Creating Note NLP Entries
OMOP is person-centric: person must exist to create a note (pointer back), and note must exist for note NLP (pointer back). Create sequentially.
Connect to note_nlp table as notes_nlp—understands structure for validation. FetchNotes is a partial of fetch records for notes. Fetch a note to get its object (note ID, person ID, date/time, etc.).
Helper: given a note object, extract date (handy for note NLP). To prep note NLP entry: use note date for alignment. Note NLP ID from get next primary key; note ID points back to note table (one-to-many: one note can have multiple note NLP).
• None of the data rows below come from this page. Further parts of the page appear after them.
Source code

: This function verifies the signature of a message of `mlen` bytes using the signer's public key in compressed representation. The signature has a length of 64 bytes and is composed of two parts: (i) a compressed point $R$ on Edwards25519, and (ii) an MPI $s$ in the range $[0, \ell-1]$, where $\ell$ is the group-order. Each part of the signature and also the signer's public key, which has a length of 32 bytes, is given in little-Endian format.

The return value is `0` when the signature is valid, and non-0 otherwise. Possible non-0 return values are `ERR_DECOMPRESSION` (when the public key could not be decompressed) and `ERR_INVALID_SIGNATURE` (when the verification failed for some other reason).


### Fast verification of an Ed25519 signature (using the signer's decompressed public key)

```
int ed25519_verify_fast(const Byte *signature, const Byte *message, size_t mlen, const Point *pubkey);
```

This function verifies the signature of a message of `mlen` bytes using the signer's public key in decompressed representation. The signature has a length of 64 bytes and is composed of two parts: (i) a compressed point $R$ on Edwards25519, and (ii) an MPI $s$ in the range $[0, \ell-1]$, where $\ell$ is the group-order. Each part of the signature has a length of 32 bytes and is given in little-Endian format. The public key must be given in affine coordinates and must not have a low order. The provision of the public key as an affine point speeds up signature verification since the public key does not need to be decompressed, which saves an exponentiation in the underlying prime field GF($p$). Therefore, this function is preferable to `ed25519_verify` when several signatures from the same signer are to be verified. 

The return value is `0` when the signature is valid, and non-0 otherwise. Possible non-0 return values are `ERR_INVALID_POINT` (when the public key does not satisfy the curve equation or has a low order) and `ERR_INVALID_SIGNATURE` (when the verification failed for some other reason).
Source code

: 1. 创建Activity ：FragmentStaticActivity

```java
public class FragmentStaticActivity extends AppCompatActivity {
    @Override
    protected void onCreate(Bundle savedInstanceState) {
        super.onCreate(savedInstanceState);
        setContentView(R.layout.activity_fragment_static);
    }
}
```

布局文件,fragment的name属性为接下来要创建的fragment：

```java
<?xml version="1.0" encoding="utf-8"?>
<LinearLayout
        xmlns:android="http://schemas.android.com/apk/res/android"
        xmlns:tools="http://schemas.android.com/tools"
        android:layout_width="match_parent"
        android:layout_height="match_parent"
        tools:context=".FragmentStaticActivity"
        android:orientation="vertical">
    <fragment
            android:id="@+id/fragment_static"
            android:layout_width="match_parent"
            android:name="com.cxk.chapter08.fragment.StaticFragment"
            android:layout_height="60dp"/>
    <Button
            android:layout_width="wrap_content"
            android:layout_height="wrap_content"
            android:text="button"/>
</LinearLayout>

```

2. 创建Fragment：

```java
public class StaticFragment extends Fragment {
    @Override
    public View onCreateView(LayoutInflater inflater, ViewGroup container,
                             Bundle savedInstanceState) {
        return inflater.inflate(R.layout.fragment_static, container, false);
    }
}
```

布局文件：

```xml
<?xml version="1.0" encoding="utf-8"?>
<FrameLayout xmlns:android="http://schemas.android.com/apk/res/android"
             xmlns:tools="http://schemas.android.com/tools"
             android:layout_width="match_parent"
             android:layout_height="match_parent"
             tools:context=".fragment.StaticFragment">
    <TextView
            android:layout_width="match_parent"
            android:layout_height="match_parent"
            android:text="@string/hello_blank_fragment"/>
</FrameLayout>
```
For lexical variant (string): process NLP finding, save as JSON (question-answer format). NLP date/time same as note. NLP system is model metadata: “Radbert V1” (manufacturer “EMR TEL Lab”, device name “Radbert Microcalcifications”, version “1.0.0”).
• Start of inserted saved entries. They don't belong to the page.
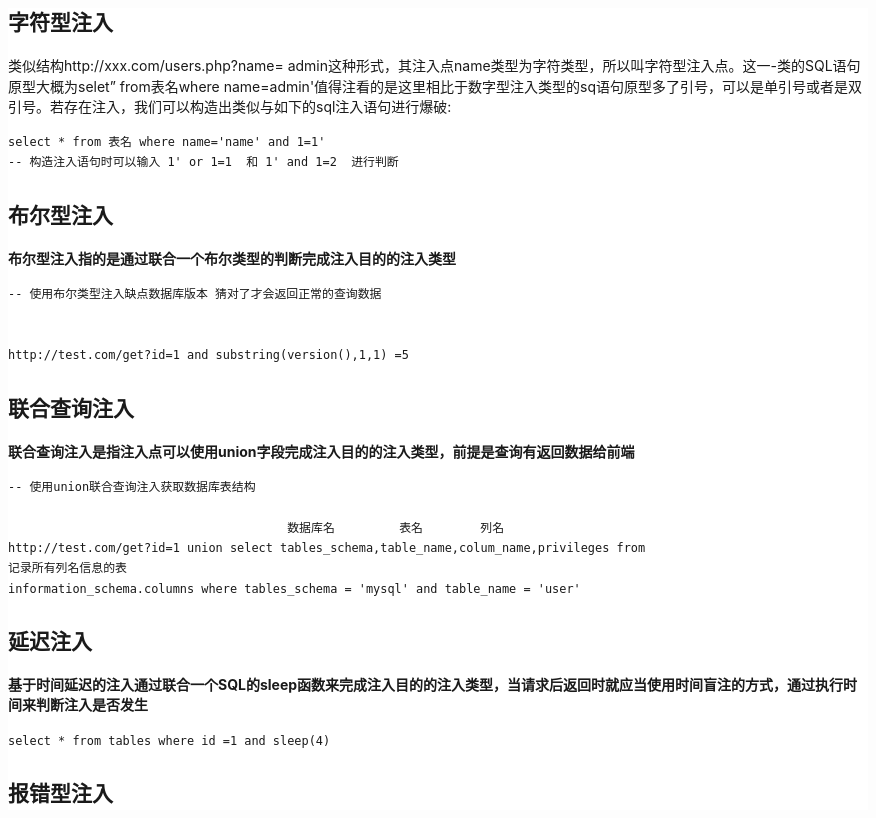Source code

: 



## 字符型注入

类似结构http://xxx.com/users.php?name= admin这种形式，其注入点name类型为字符类型，所以叫字符型注入点。这一-类的SQL语句原型大概为selet” from表名where name=admin'值得注看的是这里相比于数字型注入类型的sq语句原型多了引号，可以是单引号或者是双引号。若存在注入，我们可以构造出类似与如下的sql注入语句进行爆破:

```mysql
select * from 表名 where name='name' and 1=1'
-- 构造注入语句时可以输入 1' or 1=1  和 1' and 1=2  进行判断
```





## 布尔型注入

**布尔型注入指的是通过联合一个布尔类型的判断完成注入目的的注入类型**

```mysql
-- 使用布尔类型注入缺点数据库版本 猜对了才会返回正常的查询数据


http://test.com/get?id=1 and substring(version(),1,1) =5
```





## 联合查询注入

**联合查询注入是指注入点可以使用union字段完成注入目的的注入类型，前提是查询有返回数据给前端**

```mysql
-- 使用union联合查询注入获取数据库表结构

									   数据库名			表名		  列名
http://test.com/get?id=1 union select tables_schema,table_name,colum_name,privileges from
记录所有列名信息的表
information_schema.columns where tables_schema = 'mysql' and table_name = 'user'
```





## 延迟注入

**基于时间延迟的注入通过联合一个SQL的sleep函数来完成注入目的的注入类型，当请求后返回时就应当使用时间盲注的方式，通过执行时间来判断注入是否发生**

```mysql
select * from tables where id =1 and sleep(4)
```





## 报错型注入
I used Pydantic to extend objects representing tables (e.g., classes for vocabulary type like SNOMED, concept ID, LOINC, no class concept ID, type concept ID, language concept like note base class). Pydantic sets rules for valid/optional fields, validates on object creation before database insert.
Before insert, check if note NLP exists for the note (though this might not make sense later—skipping for now). There are batch functions and create note NLP building on this.
Storing in Domain Tables
Note NLP breaks from OMOP-centric view; to make discoverable (e.g., via Atlas), store in domain tables. Fetch note NLP: get lexical variant (JSON question-answer), look at question concept ID (e.g., for microcalcification: 41327). Fetch concept from concepts table, check domain ID—it tells which OMOP CDM table (e.g., observations for microcalcifications).
Helper: given note NLP ID, return domain type (wraps this logic). Connect to observations table as observations. Get next primary key. Given note ID, get person ID from associated note.
To prep observation: start with note NLP ID, fetch entry, get findings from lexical variant. Observation ID: next primary key; person ID: from note; observation concept ID: findings question concept ID; date/time: same as note NLP/note; observation type concept ID: NLP (type concept); value as concept: findings answer concept ID; observation source value: “table = note NLP; ID = [note NLP ID]” (for tracking/linkage back).
Handling Observation Periods
OMOP constraint: patients should be pre-populated with observation period (range of earliest/latest entries). When adding a note, check if note date falls within the patient’s observation period; if not, update start/end date.
I created a class in OMOP CDM 5-4 classes called ObservationPeriod. Helper: given person ID, retrieve from observation period table, check if note date exceeds range (returns tuple: true/false for too far past/future). Update if needed—otherwise, no validation error, but the entry won’t be discoverable in tools like Atlas (note -> note NLP -> domain table like observation).
Using FACT_RELATIONSHIP for Linkages
More recently, rather than free text/JSON in observation source value pointing back to note NLP, we use the FACT_RELATIONSHIP table. It allows pointing note NLP to domain table entry (and vice versa) with two concepts: “Has associated procedure” and “Associate procedure of”. For each pointer, add two entries in FACT_RELATIONSHIP for two-way linkage.
Wrapping Up
Zooming out: We take a FHIR diagnostic report ID, get text, run through the model (we’ll discuss that), process results into note and note NLP, then propagate to domain tables. This pipeline involved iterative helper functions, caching, transactions, and OMOP linkages I investigated deeply.
Questions? I’d love feedback on what to expand.